The Limitations of Human Rights
By Richard Carson
(From the January - March 2017 issue of VOX.)
The theory of human rights has made an enormously positive impact in our world. Through it, lives have been saved, injustices overcome and new beginnings realised. Both Christians and those outside the church have been central in making this happen, and there is little doubt that perspectives informed by Scripture played an enormous part in developing human rights theory and practice.
So why write an article that critiques human rights? Well, principally because there are lenses and spaces into which human rights theory alone cannot reach.

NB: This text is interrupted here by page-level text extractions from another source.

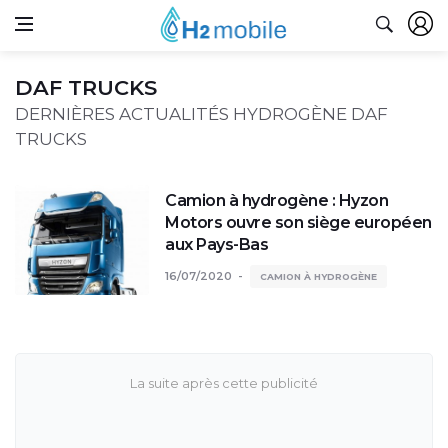
DAF TRUCKS
DERNIÈRES ACTUALITÉS HYDROGÈNE DAF
TRUCKS
Camion à hydrogène : Hyzon
Motors ouvre son siège européen
aux Pays-Bas
16/07/2020
CAMION À HYDROGÈNE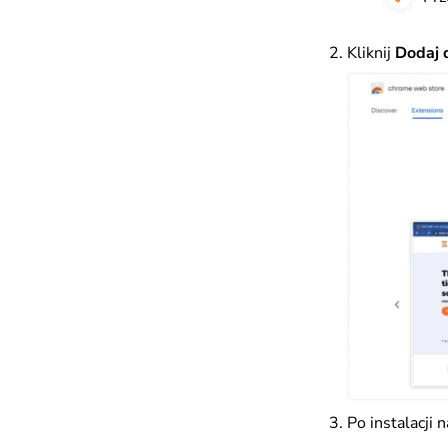
Kliknij
Dodaj 
Po instalacji 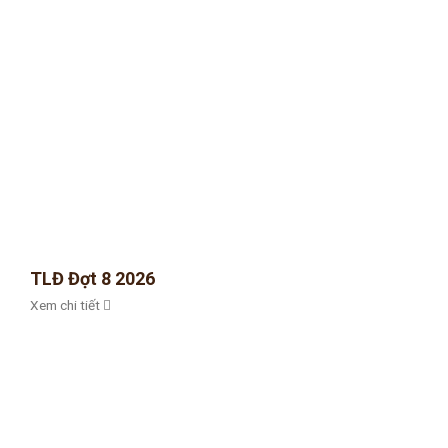
TLĐ Đợt 8 2026
Xem chi tiết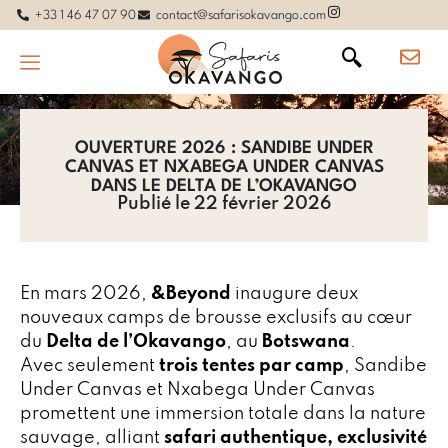
+33 1 46 47 07 90
contact@safarisokavango.com
OUVERTURE 2026 : SANDIBE UNDER
CANVAS ET NXABEGA UNDER CANVAS
DANS LE DELTA DE L’OKAVANGO
Publié le 22 février 2026
En mars 2026,
&Beyond
inaugure deux
nouveaux camps de brousse exclusifs au cœur
du
Delta de l’Okavango
, au
Botswana
.
Avec seulement
trois tentes par camp
, Sandibe
Under Canvas et Nxabega Under Canvas
promettent une immersion totale dans la nature
sauvage, alliant
safari authentique, exclusivité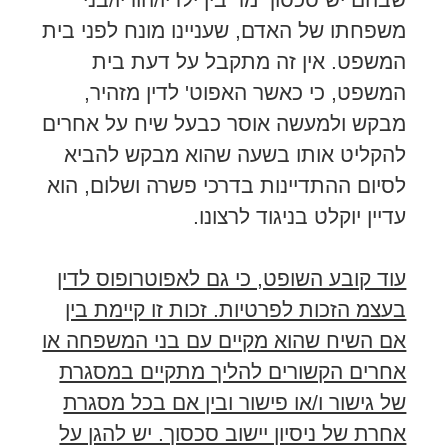
משפחתו של האדם, שעניינו מונח לפני בית
המשפט. אין זה מתקבל על דעת בית
המשפט, כי כאשר האפוט' לדין מזהיר,
מבקש ולמעשה אוסר כבעל שיח על אחרים
להקליט אותו בשעה שהוא מבקש להביא
לסיום ההתדיינות בדרכי פשרה ושלום, הוא
עדיין יוקלט בניגוד לרצונו.
עוד קובע השופט, כי גם לאפוטרופוס לדין
בעצמ הזכות לפרטיות. זכות זו קיימת בין
אם השיח שהוא מקיים עם בני המשפחה או
אחרים הקשורים להליך מתקיים במסגרת
של גישור ו/או פישור ובין אם בכל מסגרת
אחרת של ניסיון יישוב סכסוך. יש להגן על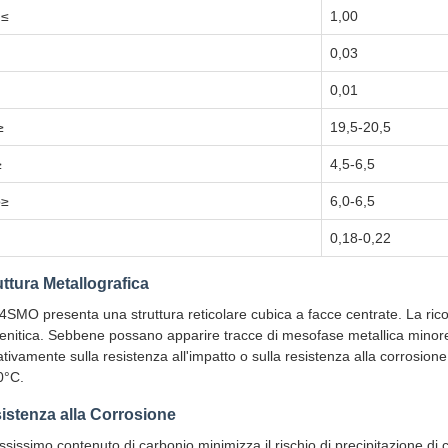
≤
1,00
0,03
0,01
≥
19,5-20,5
≥
4,5-6,5
≥
6,0-6,5
0,18-0,22
uttura Metallografica
54SMO presenta una struttura reticolare cubica a facce centrate. La ri
enitica. Sebbene possano apparire tracce di mesofase metallica minore 
tivamente sulla resistenza all'impatto o sulla resistenza alla corrosione
0°C.
istenza alla Corrosione
assissimo contenuto di carbonio minimizza il rischio di precipitazione di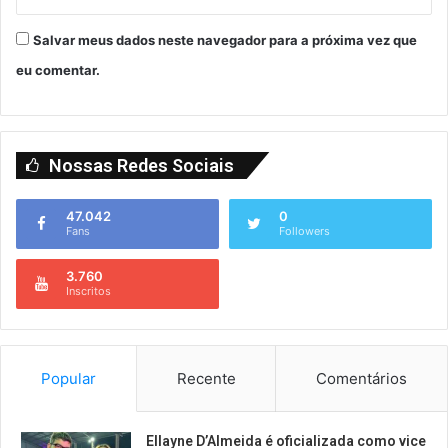
Salvar meus dados neste navegador para a próxima vez que
eu comentar.
Nossas Redes Sociais
47.042
0
Fans
Followers
3.760
Inscritos
Popular
Recente
Comentários
Ellayne D’Almeida é oficializada como vice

BUILDING A FRAMEWORK OF JUSTICE ON A THEORY OF RIGHTS IS PROBLEMATIC
If you need to find a “basis” from Scripture for the theory you have built, then you are already in trouble. The cart is before the horse. You end up with Scripture having to play catch-up to justify this thing called a “right.”
In the language of Scripture, which says nothing of “rights” but lots about “faith,” “hope” and “love,” we find our framework to address injustice. The Texan theologian Stanley Hauerwas put it like this: “If you need a theory of rights to ground your belief that torture is wrong, then something has clearly gone wrong with your moral sensibilities.”

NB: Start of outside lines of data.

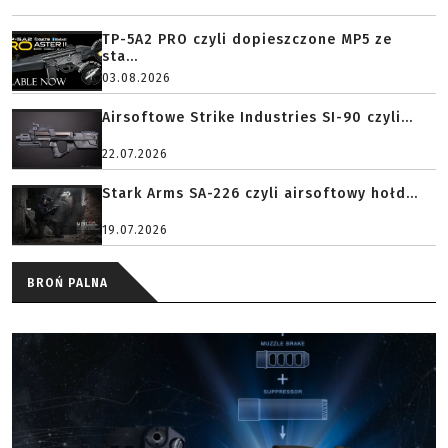
TP-5A2 PRO czyli dopieszczone MP5 ze
sta...
03.08.2026
Airsoftowe Strike Industries SI-90 czyli...
22.07.2026
Stark Arms SA-226 czyli airsoftowy hołd...
19.07.2026
BROŃ PALNA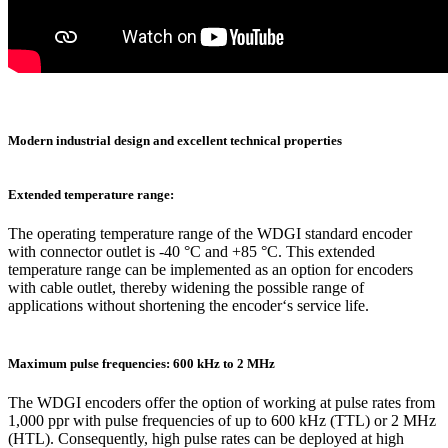
Modern industrial design and excellent technical properties
Extended temperature range:
The operating temperature range of the WDGI standard encoder
with connector outlet is -40 °C and +85 °C. This extended
temperature range can be implemented as an option for encoders
with cable outlet, thereby widening the possible range of
applications without shortening the encoder‘s service life.
Maximum pulse frequencies: 600 kHz to 2 MHz
The WDGI encoders offer the option of working at pulse rates from
1,000 ppr with pulse frequencies of up to 600 kHz (TTL) or 2 MHz
(HTL). Consequently, high pulse rates can be deployed at high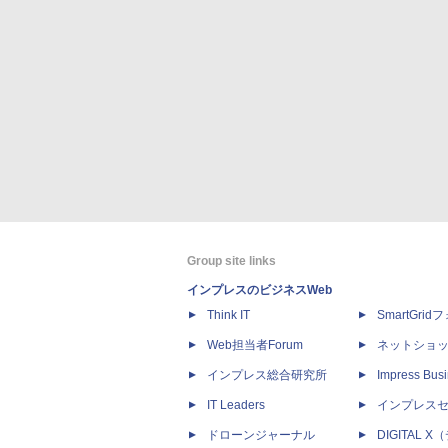
Group site links
インプレスのビジネスWeb
Think IT
SmartGri
Web担当者Forum
ネットショ
インプレス総合研究所
Impress Busi
IT Leaders
インプレス
ドローンジャーナル
DIGITAL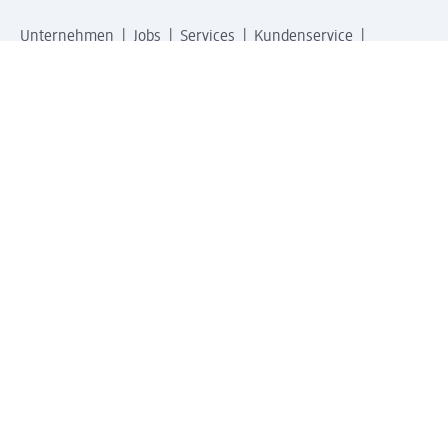
Unternehmen
Jobs
Services
Kundenservice
Geschäftskunden
dm & Partner
Sicherheit & Datenschutz bei dm
Zahlungsarten bei dm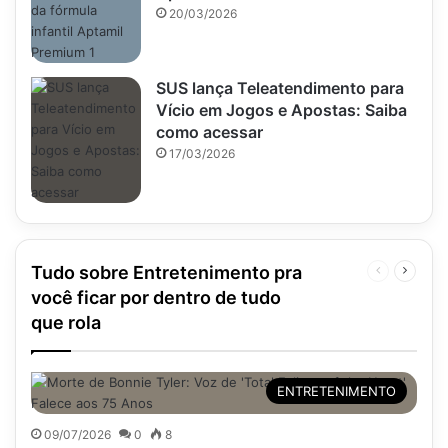
20/03/2026
SUS lança Teleatendimento para
Vício em Jogos e Apostas: Saiba
como acessar
17/03/2026
Tudo sobre Entretenimento pra
Página
Próxim
anterior
página
você ficar por dentro de tudo
que rola
ENTRETENIMENTO
09/07/2026
0
8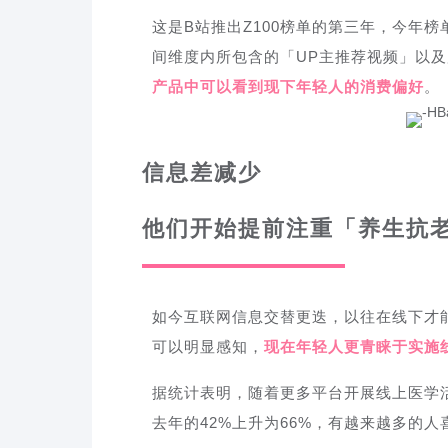
这是B站推出Z100榜单的第三年，今年榜单以「
间维度内所包含的「UP主推荐视频」以
产品中可以看到现下年轻人的消费偏好
。
信息差减少
他们开始提前注重「养生抗
如今互联网信息交替更迭，以往在线下才
可以明显感知，
现在年轻人更青睐于实施
据统计表明，随着更多平台开展线上医学
去年的42%上升为66%，有越来越多的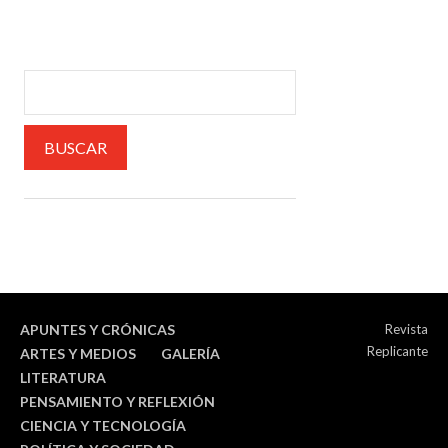
APUNTES Y CRÓNICAS
Revista
Replicante
ARTES Y MEDIOS
GALERÍA
LITERATURA
PENSAMIENTO Y REFLEXIÓN
CIENCIA Y TECNOLOGÍA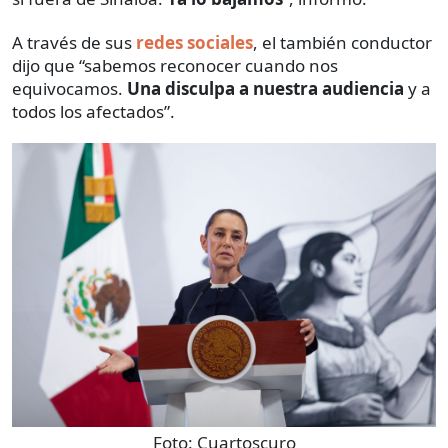
A través de sus
redes sociales
, el también conductor
dijo que “sabemos reconocer cuando nos
equivocamos.
Una disculpa a nuestra audiencia
y a
todos los afectados”.
Foto:
Cuartoscuro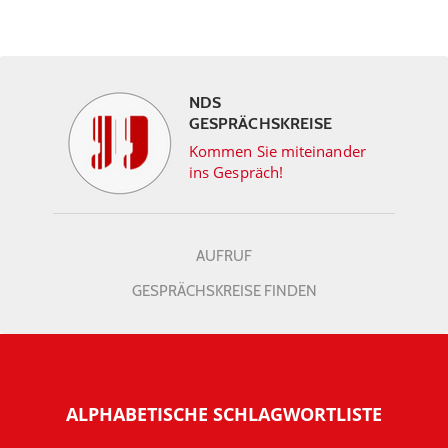
NDS
GESPRÄCHSKREISE
Kommen Sie miteinander
ins Gespräch!
AUFRUF
GESPRÄCHSKREISE FINDEN
ALPHABETISCHE SCHLAGWORTLISTE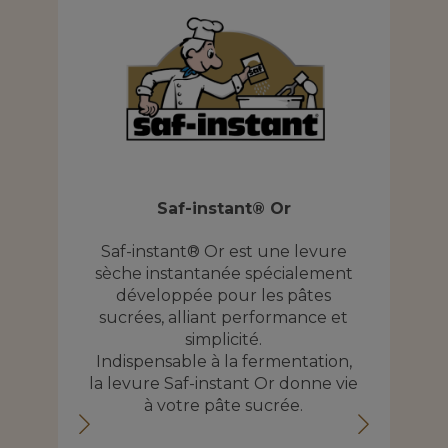
S
S
Saf-instant® Or
u
p
Saf-instant® Or est une levure
sèche instantanée spécialement
développée pour les pâtes
eur
sucrées, alliant performance et
simplicité.
er
Indispensable à la fermentation,
te
la levure Saf-instant Or donne vie
nce
à votre pâte sucrée.
r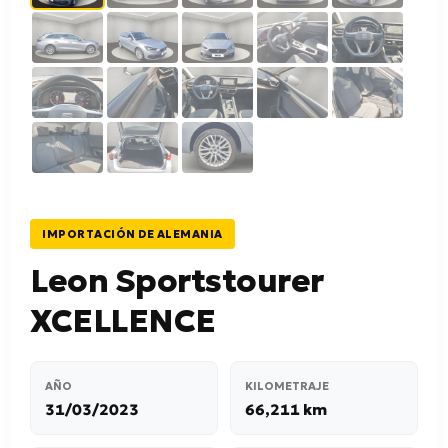
IMPORTACIÓN DE ALEMANIA
Leon Sportstourer
XCELLENCE
AÑO
KILOMETRAJE
31/03/2023
66,211 km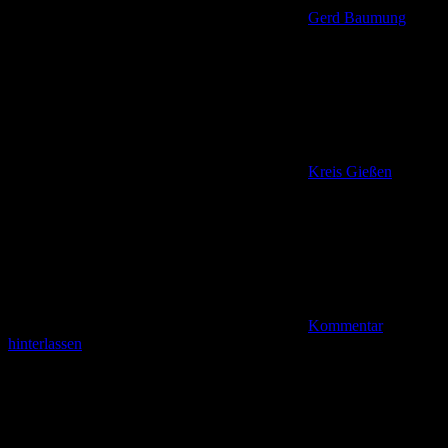
Gerd Baumung
Kreis Gießen
Kommentar
hinterlassen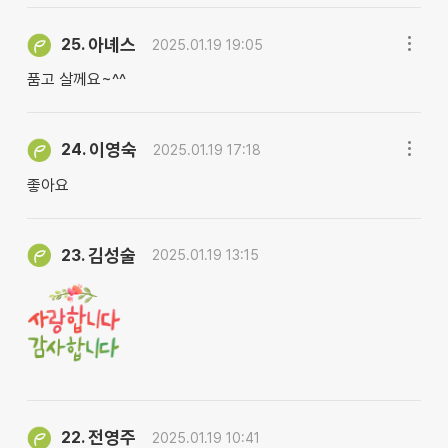
아녜스
25.
2025.01.19 19:05
품고 살께요~^^
이영숙
24.
2025.01.19 17:18
좋아요
김성술
23.
2025.01.19 13:15
전영주
22.
2025.01.19 10:41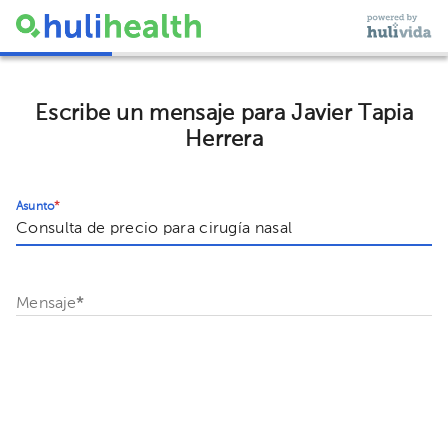
Escribe un mensaje para Javier Tapia
Herrera
Asunto
*
Mensaje
*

For example, when the language around abortion switches from life being a “right” to it being a “gift,” a whole set of possibilities open up that transcend, with richness, beauty and justice, the profound limitations that both pro-choice and pro-life campaigns offer.
A FOCUS ON HUMAN RIGHTS CAN MISS THE DEPTH OF GOD’S JUSTICE
Recently, a cartoon went viral. It features three young kids, each of differing heights, trying to peer over a wall to watch a baseball game. The first frame, entitled “Equality,” shows the kids standing on boxes of identical heights. This means that only the tallest can view the game. The second frame, entitled “Equity,” features the kids standing on boxes of differing heights - all three can watch the game.

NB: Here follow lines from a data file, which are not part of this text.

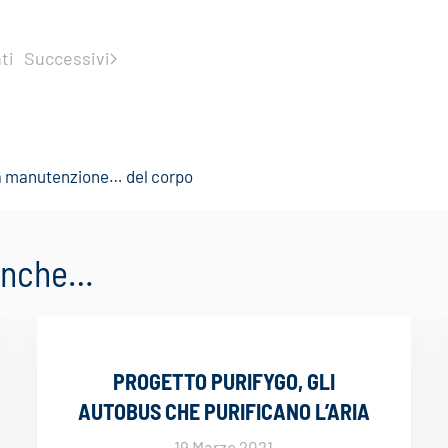
ti
Successivi
lla manutenzione… del corpo
 anche…
PROGETTO PURIFYGO, GLI
AUTOBUS CHE PURIFICANO L’ARIA
19 Marzo 2021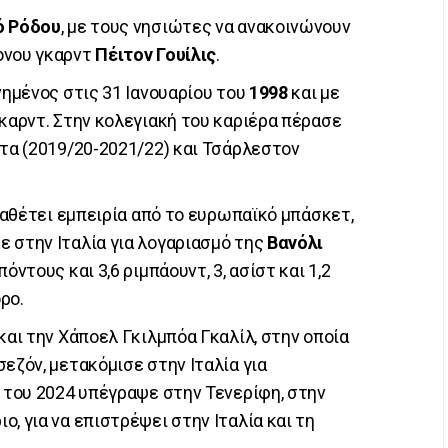
ό Ρόδου
, με τους νησιώτες να ανακοινώνουν
ονου γκαρντ
Πέιτον Γουίλις
.
νημένος στις 31 Ιανουαρίου του
1998
και με
γκαρντ. Στην κολεγιακή του καριέρα πέρασε
ότα (2019/20-2021/22) και Τσάρλεστον
διαθέτει εμπειρία από το ευρωπαϊκό μπάσκετ,
 στην Ιταλία για λογαριασμό της
Βανόλι
πόντους και 3,6 ριμπάουντ, 3, ασίστ και 1,2
ρο.
και την Χάποελ Γκιλμπόα Γκαλίλ, στην οποία
εζόν, μετακόμισε στην Ιταλία για
ι του 2024 υπέγραψε στην Τενερίφη, στην
, για να επιστρέψει στην Ιταλία και τη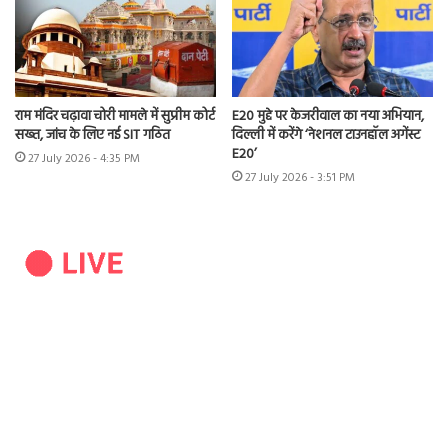
राम मंदिर चढ़ावा चोरी मामले में सुप्रीम कोर्ट
E20 मुद्दे पर केजरीवाल का नया अभियान,
सख्त, जांच के लिए नई SIT गठित
दिल्ली में करेंगे ‘नेशनल टाउनहॉल अगेंस्ट
E20’
27 July 2026 - 4:35 PM
27 July 2026 - 3:51 PM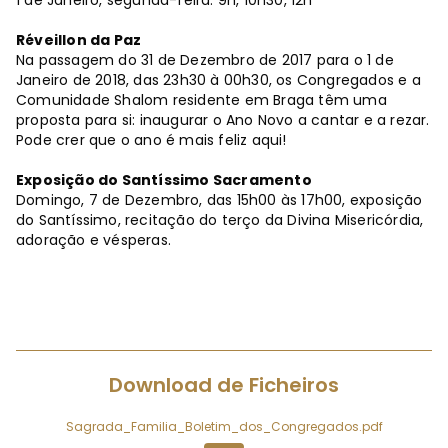
1 de Janeiro, segunda-feira: 9h, 10h30, 12h
Réveillon da Paz
Na passagem do 31 de Dezembro de 2017 para o 1 de
Janeiro de 2018, das 23h30 à 00h30, os Congregados e a
Comunidade Shalom residente em Braga têm uma
proposta para si: inaugurar o Ano Novo a cantar e a rezar.
Pode crer que o ano é mais feliz aqui!
Exposição do Santíssimo Sacramento
Domingo, 7 de Dezembro, das 15h00 às 17h00, exposição
do Santíssimo, recitação do terço da Divina Misericórdia,
adoração e vésperas.
Download de Ficheiros
Sagrada_Familia_Boletim_dos_Congregados.pdf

However, since the cartoon went popular, the artist has added a third frame, entitled “Justice” - here, the wall has been replaced by a wire fence, allowing all three to watch the game without assistance.
God’s justice runs much deeper than ensuring that a “right” is present and enacted. It goes into the unseen dynamics of power and oppression. The lamenting, garment-ripping, table-overturning prophets give voice to this every time we open our Bibles.
A FOCUS ON HUMAN RIGHTS CAN LEAD TO AN IMPOVERISHED NARRATIVE AND MISDIRECTED SQUABBLES
When the narrative of Scripture has to keep up with a rights culture war, it inevitably suffers. Those in places of power and privilege will set the terms and conditions of how the story of injustice is told, and this will inevitably lead to an impoverished narrative.
An impoverished narrative led to people taking sides in the recent Asher’s Bakery case, adopting ideologies to figure out whose “right” is the greater human right. This means that few Christians are present enough to hear that QueerSpace, the Belfast agency on whose behalf the infamous cake was ordered, are seeing one new LGBT young person to their doors every week who have been kicked out of their homes by their Christian parents. Many Christians have so effectively sacrificed their right to care about LGBT homelessness that they cannot hear what is really happening.
An impoverished narrative celebrates (rightly) the ending of segregation in the US but cannot see how that segregation has been replaced by mass incarceration, as one in three black men end up in jail. The legacy of slavery and racism continues, just in another form. That the key platform provider of the alt-right movement is now Chief Strategist in the White House only illustrates how deep the delusion goes.
An impoverished narrative struggles with how to honour the story of Bethany Home, the Dublin venue where hundreds of children died through neglect. The gravesite and the city-centre memorial, incredulously, remain largely untouched sites of pilgrimage for Irish evangelicals.
These are all consequences of focusing on human rights that can and often do happen. This does not mean that human rights theory has no role. It clearly has enormous benefits. So let me propose that we hold human rights gently and with ambivalence. And let me propose that we carry this ambivalence to the margins of our churches and society where Christ already dwells. If God’s justice is indeed a rolling river, then its currents might run deeper and wider than the theories we construct.
Richard Carson is the Chief Executive of ACET Ireland, which runs a range of projects improving health at the intersections of HIV, addiction, faith, sexuality, minority ethnic groups, poverty and more.